Mike Ware with Evaporation Basin. South Ronaldsay, Orkney. 1984.
from an 8×10 inch negative.
Continuing with an infatuation to draw connections between my portrait work and the extraordinary panel paintings from Fayum, I look back to this photograph of my dear friend, technical guru and the most generous of souls, Mike Ware. This photograph, one of the first made with an 8×10 camera, was taken while he was visiting me in Orkney as we delved into the puzzles of platinum-palladium printing and malt whisky. Somewhat incredibly, the delicate glass basin just happened to be sitting in the shed of the fishing cottage Mike and his family were renting. Mike is a chemist.
Mike’s sideways look, the almost-smiling but stolid mouth, his eyes catching light and this catching echoed in the glass basin and then passing on again as shadow on the wall, all gather into something that harkens to… that space inside the basin, where the air is still and substances may evaporate without being disturbed. I recall clearly that we were both living and dreaming in and about the platinum-palladium printing process at that time, and looked everywhere for indications and signals that would help us update and modernize the process. We were looking for a smoothly rendered tonality, a stilled transition. Mike’s ability to manifest as print and tone his conceptual understanding of the chemical processes at play astonished me.
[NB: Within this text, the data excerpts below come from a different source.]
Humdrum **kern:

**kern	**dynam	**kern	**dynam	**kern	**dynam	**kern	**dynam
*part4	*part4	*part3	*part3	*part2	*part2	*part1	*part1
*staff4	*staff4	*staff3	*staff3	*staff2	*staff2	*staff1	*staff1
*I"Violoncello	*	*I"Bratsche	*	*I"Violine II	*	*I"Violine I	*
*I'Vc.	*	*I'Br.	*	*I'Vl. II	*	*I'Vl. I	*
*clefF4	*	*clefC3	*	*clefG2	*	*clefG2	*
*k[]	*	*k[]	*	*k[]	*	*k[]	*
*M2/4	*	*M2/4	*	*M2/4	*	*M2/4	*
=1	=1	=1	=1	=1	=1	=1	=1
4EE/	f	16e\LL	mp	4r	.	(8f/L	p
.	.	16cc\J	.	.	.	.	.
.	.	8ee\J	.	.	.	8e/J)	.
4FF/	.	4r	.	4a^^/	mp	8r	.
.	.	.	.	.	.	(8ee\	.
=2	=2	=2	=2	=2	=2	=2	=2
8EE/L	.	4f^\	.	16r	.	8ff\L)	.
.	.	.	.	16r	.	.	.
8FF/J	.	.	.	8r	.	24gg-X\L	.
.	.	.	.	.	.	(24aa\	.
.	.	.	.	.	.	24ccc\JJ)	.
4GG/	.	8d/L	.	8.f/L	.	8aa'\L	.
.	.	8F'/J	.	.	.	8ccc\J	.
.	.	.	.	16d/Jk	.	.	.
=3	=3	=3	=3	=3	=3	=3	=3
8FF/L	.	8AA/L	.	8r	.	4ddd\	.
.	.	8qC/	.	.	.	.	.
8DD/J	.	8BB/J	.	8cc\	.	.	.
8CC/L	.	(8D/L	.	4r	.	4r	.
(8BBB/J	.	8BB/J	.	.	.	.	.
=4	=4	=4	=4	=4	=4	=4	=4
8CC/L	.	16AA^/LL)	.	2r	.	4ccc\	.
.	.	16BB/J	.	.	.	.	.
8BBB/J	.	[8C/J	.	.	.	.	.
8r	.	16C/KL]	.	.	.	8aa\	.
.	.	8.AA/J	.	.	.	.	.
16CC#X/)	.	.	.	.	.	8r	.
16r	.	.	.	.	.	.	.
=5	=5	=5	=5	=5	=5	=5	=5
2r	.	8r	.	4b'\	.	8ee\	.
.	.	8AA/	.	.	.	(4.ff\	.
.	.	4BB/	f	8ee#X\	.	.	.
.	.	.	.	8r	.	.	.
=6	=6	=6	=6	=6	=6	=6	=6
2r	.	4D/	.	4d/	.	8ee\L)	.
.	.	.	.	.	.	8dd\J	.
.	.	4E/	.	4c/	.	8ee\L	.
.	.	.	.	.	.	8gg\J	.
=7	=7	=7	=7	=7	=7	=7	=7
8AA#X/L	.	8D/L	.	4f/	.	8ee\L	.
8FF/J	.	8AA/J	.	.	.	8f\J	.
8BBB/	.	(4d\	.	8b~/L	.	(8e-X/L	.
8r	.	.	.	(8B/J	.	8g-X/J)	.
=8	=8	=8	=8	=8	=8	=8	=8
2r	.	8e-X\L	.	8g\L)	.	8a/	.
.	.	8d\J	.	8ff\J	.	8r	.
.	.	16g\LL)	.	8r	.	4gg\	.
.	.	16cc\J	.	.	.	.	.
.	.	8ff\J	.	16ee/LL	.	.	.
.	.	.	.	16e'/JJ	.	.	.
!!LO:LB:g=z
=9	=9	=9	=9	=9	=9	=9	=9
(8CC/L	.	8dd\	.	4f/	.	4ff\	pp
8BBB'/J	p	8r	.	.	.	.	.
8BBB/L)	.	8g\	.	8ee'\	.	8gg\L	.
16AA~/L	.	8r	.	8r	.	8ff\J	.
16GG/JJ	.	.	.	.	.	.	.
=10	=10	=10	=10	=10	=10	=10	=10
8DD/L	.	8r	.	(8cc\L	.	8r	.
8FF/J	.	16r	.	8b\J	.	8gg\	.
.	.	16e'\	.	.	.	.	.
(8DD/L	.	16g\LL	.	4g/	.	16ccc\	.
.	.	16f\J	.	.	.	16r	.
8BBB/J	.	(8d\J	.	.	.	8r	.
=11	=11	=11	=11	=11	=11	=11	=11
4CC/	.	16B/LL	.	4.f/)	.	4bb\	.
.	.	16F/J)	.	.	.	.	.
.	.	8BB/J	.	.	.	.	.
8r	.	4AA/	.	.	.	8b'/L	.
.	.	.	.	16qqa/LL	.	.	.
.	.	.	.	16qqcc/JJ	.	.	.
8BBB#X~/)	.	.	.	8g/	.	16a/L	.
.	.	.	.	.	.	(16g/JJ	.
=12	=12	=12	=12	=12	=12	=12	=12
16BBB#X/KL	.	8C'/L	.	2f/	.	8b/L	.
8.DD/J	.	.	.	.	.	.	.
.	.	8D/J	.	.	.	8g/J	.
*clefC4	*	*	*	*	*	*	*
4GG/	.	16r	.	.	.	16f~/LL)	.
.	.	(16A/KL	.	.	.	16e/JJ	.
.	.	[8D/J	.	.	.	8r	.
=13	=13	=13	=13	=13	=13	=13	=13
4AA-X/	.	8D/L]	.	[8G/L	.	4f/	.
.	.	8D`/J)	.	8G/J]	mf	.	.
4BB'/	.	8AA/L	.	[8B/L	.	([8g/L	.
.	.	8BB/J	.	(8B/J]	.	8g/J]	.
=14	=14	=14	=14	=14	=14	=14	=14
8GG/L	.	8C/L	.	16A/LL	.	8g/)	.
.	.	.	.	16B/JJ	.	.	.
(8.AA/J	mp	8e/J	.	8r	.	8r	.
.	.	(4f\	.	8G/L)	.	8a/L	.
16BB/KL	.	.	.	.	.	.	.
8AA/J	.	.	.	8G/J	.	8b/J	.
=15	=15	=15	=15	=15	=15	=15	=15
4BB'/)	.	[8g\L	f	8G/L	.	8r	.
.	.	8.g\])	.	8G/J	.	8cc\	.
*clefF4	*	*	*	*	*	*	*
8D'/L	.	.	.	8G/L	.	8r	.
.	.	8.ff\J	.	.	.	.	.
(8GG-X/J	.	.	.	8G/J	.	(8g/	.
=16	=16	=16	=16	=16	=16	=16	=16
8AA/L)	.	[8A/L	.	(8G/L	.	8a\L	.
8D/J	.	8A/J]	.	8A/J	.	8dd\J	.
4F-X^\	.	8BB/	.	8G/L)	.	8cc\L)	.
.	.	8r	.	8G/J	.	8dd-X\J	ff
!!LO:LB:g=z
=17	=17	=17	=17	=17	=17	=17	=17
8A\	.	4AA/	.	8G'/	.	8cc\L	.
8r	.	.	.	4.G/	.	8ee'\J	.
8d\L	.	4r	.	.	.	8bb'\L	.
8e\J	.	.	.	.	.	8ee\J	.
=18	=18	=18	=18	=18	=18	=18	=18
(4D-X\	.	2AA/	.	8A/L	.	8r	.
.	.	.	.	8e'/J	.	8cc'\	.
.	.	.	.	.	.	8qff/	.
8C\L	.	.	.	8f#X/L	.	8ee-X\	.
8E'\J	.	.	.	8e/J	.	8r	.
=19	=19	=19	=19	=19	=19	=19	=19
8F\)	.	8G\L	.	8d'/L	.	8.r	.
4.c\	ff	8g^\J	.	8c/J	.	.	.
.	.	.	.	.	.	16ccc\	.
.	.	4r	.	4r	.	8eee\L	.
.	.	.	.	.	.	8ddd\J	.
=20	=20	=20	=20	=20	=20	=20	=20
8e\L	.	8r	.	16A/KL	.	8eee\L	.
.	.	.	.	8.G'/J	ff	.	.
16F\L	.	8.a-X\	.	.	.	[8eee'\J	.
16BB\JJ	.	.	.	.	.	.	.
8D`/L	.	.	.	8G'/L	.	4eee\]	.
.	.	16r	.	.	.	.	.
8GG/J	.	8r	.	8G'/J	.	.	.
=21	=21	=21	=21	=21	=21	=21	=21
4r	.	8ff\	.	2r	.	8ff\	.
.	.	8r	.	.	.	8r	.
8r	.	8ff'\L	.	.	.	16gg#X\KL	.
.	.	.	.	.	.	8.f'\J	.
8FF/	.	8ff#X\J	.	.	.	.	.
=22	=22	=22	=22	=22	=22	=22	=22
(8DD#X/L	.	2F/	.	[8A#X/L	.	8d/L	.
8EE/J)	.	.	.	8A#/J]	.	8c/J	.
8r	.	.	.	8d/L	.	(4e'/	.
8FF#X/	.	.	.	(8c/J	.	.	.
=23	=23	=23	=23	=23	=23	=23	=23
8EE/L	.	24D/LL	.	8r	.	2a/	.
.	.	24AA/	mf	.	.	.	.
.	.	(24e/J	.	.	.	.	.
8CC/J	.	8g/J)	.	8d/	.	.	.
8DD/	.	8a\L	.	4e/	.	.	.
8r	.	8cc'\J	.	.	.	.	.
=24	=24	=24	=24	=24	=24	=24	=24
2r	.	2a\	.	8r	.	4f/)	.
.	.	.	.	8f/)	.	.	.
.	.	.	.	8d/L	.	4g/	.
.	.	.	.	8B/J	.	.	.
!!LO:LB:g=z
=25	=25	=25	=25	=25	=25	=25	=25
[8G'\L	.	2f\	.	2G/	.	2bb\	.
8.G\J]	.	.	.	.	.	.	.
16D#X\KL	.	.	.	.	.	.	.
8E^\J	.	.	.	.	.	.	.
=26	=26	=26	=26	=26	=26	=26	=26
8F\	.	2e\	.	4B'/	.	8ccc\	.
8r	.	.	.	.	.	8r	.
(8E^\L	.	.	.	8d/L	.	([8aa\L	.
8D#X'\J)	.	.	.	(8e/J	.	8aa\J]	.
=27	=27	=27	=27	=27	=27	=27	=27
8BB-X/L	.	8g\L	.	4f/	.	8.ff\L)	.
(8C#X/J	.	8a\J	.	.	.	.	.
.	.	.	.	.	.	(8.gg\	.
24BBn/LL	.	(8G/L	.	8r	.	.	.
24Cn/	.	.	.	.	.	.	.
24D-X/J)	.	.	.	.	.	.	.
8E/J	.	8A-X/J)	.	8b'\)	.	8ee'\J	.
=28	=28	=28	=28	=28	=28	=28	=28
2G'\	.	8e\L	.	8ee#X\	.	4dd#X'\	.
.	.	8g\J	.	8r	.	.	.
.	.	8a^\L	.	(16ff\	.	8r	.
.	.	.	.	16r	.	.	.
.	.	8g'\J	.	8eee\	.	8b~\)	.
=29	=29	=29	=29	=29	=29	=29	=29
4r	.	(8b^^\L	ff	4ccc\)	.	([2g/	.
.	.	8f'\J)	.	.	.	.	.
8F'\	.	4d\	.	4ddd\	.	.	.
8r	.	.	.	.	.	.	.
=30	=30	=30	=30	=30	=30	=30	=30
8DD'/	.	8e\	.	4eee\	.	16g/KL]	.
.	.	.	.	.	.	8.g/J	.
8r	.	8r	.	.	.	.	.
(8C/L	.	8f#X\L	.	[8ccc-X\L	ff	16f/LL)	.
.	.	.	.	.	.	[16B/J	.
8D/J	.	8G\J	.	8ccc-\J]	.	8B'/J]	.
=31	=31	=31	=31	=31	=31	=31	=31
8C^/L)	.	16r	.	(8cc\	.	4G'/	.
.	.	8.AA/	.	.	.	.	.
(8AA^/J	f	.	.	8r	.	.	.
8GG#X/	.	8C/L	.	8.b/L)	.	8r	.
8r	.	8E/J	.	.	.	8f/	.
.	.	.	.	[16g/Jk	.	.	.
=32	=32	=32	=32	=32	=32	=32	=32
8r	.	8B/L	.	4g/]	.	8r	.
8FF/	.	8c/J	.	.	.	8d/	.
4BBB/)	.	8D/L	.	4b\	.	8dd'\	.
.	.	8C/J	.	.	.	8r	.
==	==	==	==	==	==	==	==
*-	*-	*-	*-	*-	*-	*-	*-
And still does. And I will always be indebted to him for the way he has clarified this and other photographic processes to myself and the greater photographic community.
At the time we began to successfully modernize the process, many people were interested in the archival aspects of the process—being composed of noble metals attached to cellulose fibres makes the platinum-palladium print one of, if not the most permanent and enduring of photographic processes. It is possible that the prints could last 2000 years. The Fayums, if still around, will then be 4000 years old.